Christopher P. Mathias (born May 14, 1978) is an American politician and attorney serving as a member of the Idaho House of Representatives from the 19th district, which includes a portion of Boise, Idaho. He is the first African American man to serve in the Idaho Legislature and its only current Black member.

== Early life and education ==
Mathias enlisted in the United States Coast Guard after graduating from high school. During his service, Mathias engaged in search and rescue and law enforcement operations, and later conducted shipboard communications on the USCGC Polar Star, the nation's heaviest non-nuclear icebreaker.

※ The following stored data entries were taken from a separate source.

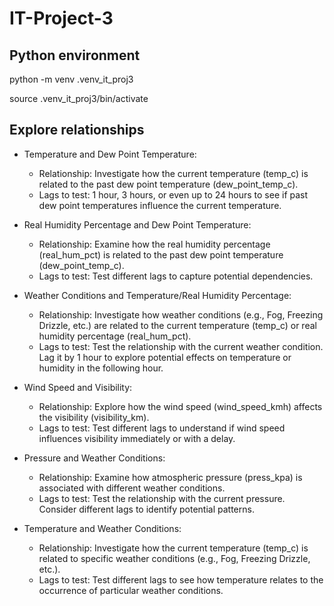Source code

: # IT-Project-3


## Python environment

python -m venv .venv_it_proj3

source .venv_it_proj3/bin/activate

## Explore relationships

- Temperature and Dew Point Temperature:
    - Relationship: Investigate how the current temperature (temp_c) is related to the past dew point temperature (dew_point_temp_c).
    - Lags to test: 1 hour, 3 hours, or even up to 24 hours to see if past dew point temperatures influence the current temperature.

- Real Humidity Percentage and Dew Point Temperature:
    - Relationship: Examine how the real humidity percentage (real_hum_pct) is related to the past dew point temperature (dew_point_temp_c).
    - Lags to test: Test different lags to capture potential dependencies.
    
- Weather Conditions and Temperature/Real Humidity Percentage:
    - Relationship: Investigate how weather conditions (e.g., Fog, Freezing Drizzle, etc.) are related to the current temperature (temp_c) or real humidity percentage (real_hum_pct).
    - Lags to test: Test the relationship with the current weather condition. Lag it by 1 hour to explore potential effects on temperature or humidity in the following hour.

- Wind Speed and Visibility:
    - Relationship: Explore how the wind speed (wind_speed_kmh) affects the visibility (visibility_km).
    - Lags to test: Test different lags to understand if wind speed influences visibility immediately or with a delay.

- Pressure and Weather Conditions:
    - Relationship: Examine how atmospheric pressure (press_kpa) is associated with different weather conditions.
    - Lags to test: Test the relationship with the current pressure. Consider different lags to identify potential patterns.

- Temperature and Weather Conditions:
    - Relationship: Investigate how the current temperature (temp_c) is related to specific weather conditions (e.g., Fog, Freezing Drizzle, etc.).
    - Lags to test: Test different lags to see how temperature relates to the occurrence of particular weather conditions.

He used the G.I. Bill to earn a Bachelor of Science in criminal justice administration from Boise State University, where he was student body president and the university's first McNair Scholar. Mathias later earned a Juris Doctor from Vermont Law School and a doctorate in law and public policy from Northeastern University. His dissertation focused on how Idaho has implemented the National Incident Management System.

== Career ==
Mathias worked as law clerk for U.S. Senator Patrick Leahy and later as a lecturer at Northeastern University. After completing his Ph.D., he worked as the chief academic officer for the Idaho State Board of Education and then for the University of California, Santa Cruz.

Mathias is the recipient of the Idaho Governor's Commendation for Distinguished Public Service and the Idaho Business Review's Accomplished 40 Under 40 award.

== Personal life ==
Mathias lives in the North End neighborhood of Boise, Idaho, with his wife Katie and their two children.